• Sonuç bulunamadı

4.1. Öğrencilerin Genelleme Süreçlerine İlişkin Düşünme Yolları

4.1.3. Denklemlere İlişkin Düşünme Yolları

Öğretim deneyinde denklemler ile ilgili olan görevler, değişen niceliklerin birbirlerine göre ilişkisini cebirsel olarak yazılıp ifade edilmesi istenen görevlerdir. Öğretim deneyinin 11. gününe gelindiğinde öğrenciler, bir tablodaki nicelikler arasında hem x sütunun kendi içinde, y sütunun kendi içinde hem de x ve y sütunun birbiri ile ilişkili olduğunu ve bir örüntü araştırırken bu ilişkilerin analiz edilmesi gerektiğini bilmektedirler. Burak ve Selin’den kimin daha hızlı yürüdüğüne (Görev 24) karar vermek için de öğrenciler, tablo ve grafik şeklinde verilen niceliklerin birbirlerine göre değişimini analiz etmekle işe başlamışlardır. Burak’ın hızını bulmak için tablodaki değerlerin farklarını alarak oranları hakkında tartışmışlardır;

Koray: Burak 2 saniyede (2. saniyeden 4. saniyeye kadar) 0,75 m yol almış. Sonra diğerinde de (4. saniyeden 6. saniyeye kadar) 2 saniyede 0,75 m yol almış. Aynı zaman aralıklarında aynı mesafede yol almış yani.

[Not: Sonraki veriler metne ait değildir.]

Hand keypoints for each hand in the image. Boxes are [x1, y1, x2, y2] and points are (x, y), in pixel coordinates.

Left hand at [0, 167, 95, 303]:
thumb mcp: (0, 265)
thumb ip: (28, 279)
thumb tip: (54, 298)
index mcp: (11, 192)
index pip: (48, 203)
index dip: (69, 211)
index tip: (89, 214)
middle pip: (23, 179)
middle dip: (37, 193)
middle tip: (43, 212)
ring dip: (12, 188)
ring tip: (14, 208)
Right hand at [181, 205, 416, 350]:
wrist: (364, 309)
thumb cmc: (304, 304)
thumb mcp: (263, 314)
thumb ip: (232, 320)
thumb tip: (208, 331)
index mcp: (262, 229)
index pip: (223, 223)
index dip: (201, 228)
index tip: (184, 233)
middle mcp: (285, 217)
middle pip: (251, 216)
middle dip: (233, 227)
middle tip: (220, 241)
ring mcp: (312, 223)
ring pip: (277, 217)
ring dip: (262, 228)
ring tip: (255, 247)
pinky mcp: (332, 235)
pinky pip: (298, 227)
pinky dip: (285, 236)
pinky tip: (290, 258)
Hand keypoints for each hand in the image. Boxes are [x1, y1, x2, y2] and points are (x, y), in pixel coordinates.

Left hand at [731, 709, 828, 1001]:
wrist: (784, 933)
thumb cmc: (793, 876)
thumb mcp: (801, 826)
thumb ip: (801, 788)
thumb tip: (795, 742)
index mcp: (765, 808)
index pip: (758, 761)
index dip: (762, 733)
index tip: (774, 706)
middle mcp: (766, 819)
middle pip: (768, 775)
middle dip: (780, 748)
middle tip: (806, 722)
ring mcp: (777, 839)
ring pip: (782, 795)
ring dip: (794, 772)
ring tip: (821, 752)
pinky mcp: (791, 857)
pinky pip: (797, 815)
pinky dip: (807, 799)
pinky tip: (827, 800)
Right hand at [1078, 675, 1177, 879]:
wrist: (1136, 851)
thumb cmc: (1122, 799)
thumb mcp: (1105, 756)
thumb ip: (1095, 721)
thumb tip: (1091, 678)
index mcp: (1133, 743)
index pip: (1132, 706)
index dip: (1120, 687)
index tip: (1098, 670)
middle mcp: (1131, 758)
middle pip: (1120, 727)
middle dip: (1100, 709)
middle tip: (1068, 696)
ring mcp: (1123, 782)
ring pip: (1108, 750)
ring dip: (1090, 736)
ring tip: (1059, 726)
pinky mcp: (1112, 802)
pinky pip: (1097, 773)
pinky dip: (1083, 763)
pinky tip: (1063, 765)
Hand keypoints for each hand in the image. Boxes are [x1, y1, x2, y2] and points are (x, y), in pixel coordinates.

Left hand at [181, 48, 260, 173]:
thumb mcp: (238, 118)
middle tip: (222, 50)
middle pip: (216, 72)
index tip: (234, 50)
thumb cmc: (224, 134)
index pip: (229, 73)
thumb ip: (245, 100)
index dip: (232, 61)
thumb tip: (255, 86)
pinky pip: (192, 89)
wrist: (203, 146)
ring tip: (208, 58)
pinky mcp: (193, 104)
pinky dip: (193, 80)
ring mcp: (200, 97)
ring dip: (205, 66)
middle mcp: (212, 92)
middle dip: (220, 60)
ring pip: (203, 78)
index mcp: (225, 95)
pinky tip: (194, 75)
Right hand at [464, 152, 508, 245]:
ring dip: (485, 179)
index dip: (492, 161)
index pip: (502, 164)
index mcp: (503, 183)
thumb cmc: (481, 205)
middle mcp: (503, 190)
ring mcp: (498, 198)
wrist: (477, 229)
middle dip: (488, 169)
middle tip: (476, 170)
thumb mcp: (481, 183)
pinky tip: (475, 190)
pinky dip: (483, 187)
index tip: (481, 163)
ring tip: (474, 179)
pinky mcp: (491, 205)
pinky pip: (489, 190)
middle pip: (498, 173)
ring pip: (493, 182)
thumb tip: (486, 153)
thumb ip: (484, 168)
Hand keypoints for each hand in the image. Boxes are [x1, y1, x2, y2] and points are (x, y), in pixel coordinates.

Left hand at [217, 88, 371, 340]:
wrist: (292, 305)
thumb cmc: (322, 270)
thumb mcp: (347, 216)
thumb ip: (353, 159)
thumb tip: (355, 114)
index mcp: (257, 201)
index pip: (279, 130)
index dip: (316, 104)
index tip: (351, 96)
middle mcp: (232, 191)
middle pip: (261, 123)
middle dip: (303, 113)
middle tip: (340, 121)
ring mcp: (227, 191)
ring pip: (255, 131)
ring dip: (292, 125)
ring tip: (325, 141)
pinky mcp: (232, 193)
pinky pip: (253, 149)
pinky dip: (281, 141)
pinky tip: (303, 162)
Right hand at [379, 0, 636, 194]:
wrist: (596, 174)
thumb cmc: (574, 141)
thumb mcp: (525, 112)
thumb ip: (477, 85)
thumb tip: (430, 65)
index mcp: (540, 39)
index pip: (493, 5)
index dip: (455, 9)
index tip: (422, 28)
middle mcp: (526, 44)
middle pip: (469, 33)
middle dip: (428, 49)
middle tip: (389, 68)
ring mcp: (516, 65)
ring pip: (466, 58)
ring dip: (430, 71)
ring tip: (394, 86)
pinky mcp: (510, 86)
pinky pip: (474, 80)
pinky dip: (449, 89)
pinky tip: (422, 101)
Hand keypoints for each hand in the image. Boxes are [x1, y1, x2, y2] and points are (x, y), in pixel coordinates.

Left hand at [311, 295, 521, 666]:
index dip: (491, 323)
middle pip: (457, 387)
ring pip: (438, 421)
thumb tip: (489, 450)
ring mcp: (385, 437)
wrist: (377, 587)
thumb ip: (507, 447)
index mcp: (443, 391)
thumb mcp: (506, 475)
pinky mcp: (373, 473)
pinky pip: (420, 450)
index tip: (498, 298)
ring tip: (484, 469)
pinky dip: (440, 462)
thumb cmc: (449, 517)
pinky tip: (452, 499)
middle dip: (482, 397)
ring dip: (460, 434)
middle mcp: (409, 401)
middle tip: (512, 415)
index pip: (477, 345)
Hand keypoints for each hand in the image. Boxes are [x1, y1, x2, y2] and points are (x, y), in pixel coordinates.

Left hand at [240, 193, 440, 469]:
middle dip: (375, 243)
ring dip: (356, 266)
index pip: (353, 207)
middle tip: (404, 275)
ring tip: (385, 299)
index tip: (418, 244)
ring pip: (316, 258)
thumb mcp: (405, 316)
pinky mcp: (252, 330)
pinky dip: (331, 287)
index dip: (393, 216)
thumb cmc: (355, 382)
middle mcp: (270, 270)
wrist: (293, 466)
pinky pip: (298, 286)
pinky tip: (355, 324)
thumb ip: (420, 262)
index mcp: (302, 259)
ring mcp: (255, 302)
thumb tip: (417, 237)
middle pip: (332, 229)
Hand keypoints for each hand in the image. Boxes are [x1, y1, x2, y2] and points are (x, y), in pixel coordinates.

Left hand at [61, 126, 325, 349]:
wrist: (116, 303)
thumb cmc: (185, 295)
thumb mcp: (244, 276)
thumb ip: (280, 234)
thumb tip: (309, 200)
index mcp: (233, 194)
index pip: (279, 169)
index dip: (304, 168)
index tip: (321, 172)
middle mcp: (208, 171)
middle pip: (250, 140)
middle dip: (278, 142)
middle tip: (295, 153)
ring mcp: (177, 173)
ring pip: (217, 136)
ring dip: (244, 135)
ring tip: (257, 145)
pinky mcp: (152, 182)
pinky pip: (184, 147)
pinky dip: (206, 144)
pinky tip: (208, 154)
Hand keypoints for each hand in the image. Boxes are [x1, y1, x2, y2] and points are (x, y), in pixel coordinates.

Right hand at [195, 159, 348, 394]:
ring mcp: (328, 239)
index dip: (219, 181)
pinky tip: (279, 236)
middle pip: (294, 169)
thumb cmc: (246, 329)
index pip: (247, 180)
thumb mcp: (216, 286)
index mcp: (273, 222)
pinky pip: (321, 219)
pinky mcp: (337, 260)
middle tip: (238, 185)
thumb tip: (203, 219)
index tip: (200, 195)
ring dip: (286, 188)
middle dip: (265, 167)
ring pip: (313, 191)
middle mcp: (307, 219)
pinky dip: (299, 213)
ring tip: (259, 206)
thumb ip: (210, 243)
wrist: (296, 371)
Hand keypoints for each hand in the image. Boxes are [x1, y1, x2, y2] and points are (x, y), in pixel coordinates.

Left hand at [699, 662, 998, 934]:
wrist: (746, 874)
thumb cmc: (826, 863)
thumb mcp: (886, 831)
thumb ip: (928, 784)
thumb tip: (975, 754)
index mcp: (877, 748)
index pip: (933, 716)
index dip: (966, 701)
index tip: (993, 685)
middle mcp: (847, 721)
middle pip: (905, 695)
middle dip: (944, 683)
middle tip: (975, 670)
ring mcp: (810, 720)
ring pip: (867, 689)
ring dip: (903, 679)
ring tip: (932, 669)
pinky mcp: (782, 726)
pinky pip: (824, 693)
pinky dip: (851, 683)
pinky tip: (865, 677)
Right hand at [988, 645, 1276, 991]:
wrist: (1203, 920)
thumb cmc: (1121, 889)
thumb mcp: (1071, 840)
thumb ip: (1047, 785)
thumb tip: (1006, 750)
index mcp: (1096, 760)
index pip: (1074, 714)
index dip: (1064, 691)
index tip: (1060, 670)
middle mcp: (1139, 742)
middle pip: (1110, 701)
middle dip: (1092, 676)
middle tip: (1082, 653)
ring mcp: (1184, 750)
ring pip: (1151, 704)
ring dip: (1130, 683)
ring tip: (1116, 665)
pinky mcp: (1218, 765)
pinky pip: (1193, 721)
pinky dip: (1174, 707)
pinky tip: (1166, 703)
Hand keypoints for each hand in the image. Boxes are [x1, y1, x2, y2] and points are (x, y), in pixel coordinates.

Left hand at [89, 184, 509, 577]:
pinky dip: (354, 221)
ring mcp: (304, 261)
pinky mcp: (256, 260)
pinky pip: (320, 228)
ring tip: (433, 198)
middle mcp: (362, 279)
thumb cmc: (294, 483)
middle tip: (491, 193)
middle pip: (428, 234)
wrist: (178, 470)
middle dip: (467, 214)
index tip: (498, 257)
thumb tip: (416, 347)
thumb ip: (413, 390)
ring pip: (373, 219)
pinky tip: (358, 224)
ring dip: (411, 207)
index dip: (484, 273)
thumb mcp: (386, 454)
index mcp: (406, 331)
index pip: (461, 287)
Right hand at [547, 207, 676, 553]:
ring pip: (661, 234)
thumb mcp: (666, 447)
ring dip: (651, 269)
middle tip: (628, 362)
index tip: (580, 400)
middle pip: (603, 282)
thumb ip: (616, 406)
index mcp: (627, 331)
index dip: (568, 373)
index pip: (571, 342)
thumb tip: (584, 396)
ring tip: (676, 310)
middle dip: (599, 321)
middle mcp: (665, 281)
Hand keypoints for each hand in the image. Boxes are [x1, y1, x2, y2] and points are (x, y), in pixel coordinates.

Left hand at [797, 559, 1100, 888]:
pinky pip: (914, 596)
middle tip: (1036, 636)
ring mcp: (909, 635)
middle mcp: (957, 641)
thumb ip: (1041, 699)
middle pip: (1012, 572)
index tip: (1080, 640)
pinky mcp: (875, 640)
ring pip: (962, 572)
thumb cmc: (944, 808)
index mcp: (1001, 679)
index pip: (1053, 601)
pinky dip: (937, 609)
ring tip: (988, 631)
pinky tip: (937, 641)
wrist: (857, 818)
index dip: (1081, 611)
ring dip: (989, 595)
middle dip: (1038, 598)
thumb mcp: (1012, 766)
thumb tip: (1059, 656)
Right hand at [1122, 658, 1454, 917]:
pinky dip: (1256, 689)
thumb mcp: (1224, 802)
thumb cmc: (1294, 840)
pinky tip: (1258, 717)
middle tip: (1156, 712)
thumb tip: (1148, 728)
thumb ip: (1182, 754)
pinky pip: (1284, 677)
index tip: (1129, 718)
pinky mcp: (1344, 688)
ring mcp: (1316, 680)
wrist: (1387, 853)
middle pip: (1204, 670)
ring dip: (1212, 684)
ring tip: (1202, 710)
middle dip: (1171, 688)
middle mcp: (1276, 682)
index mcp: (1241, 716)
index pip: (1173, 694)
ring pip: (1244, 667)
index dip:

Sezen: ama sonra bozulmuş. 6. saniyeden sonra daha çok artmış bence aldığı yol.

Koray, tablodaki değerlerin farklarını alarak yarışmacının eşit zamanda eşit miktarda yol aldığını ifade etmiştir. Tabloda 3 saniyede alınan yolun kilometre olarak daha çok olduğunu fark eden Sezen, aradaki farkların oranını almak yerine niceliğin çokluğundan yola çıkarak yorum yapmıştır. Bunun üzerine Ali, “6. saniyeye kadar sabitlemiş de ama şurada 3 saniye fark var. Mesela 6’da (saniye) 2,25 (m) gitmiş ya, onu 2’ye böldüm 3 ile

çarptım. 9. saniyedeki uzaklığını buldum. Tablodakiyle aynı olduğundan hızı sabit” şeklinde yaptığı işlemi anlatmıştır. Yarışmacının 6. saniyede aldığı yolu 2’ye bölüp 3’le çarparken Ali, aslında nicelikler arasında doğru orantı kurmuş ve 6. saniyede 2,25 m yol gittiyse 9. saniyede kaç m yol gidileceğini bulmuştur. Bulduğu değer ile tablodaki değerin aynı olması üzerine Ali, yarışmacının sabit hızla gittiğini ifade etmiştir. Böylece, oranlar arasındaki ilişkiyi araştırmış ve sonrasında ise işlem yaparak genişletmiştir.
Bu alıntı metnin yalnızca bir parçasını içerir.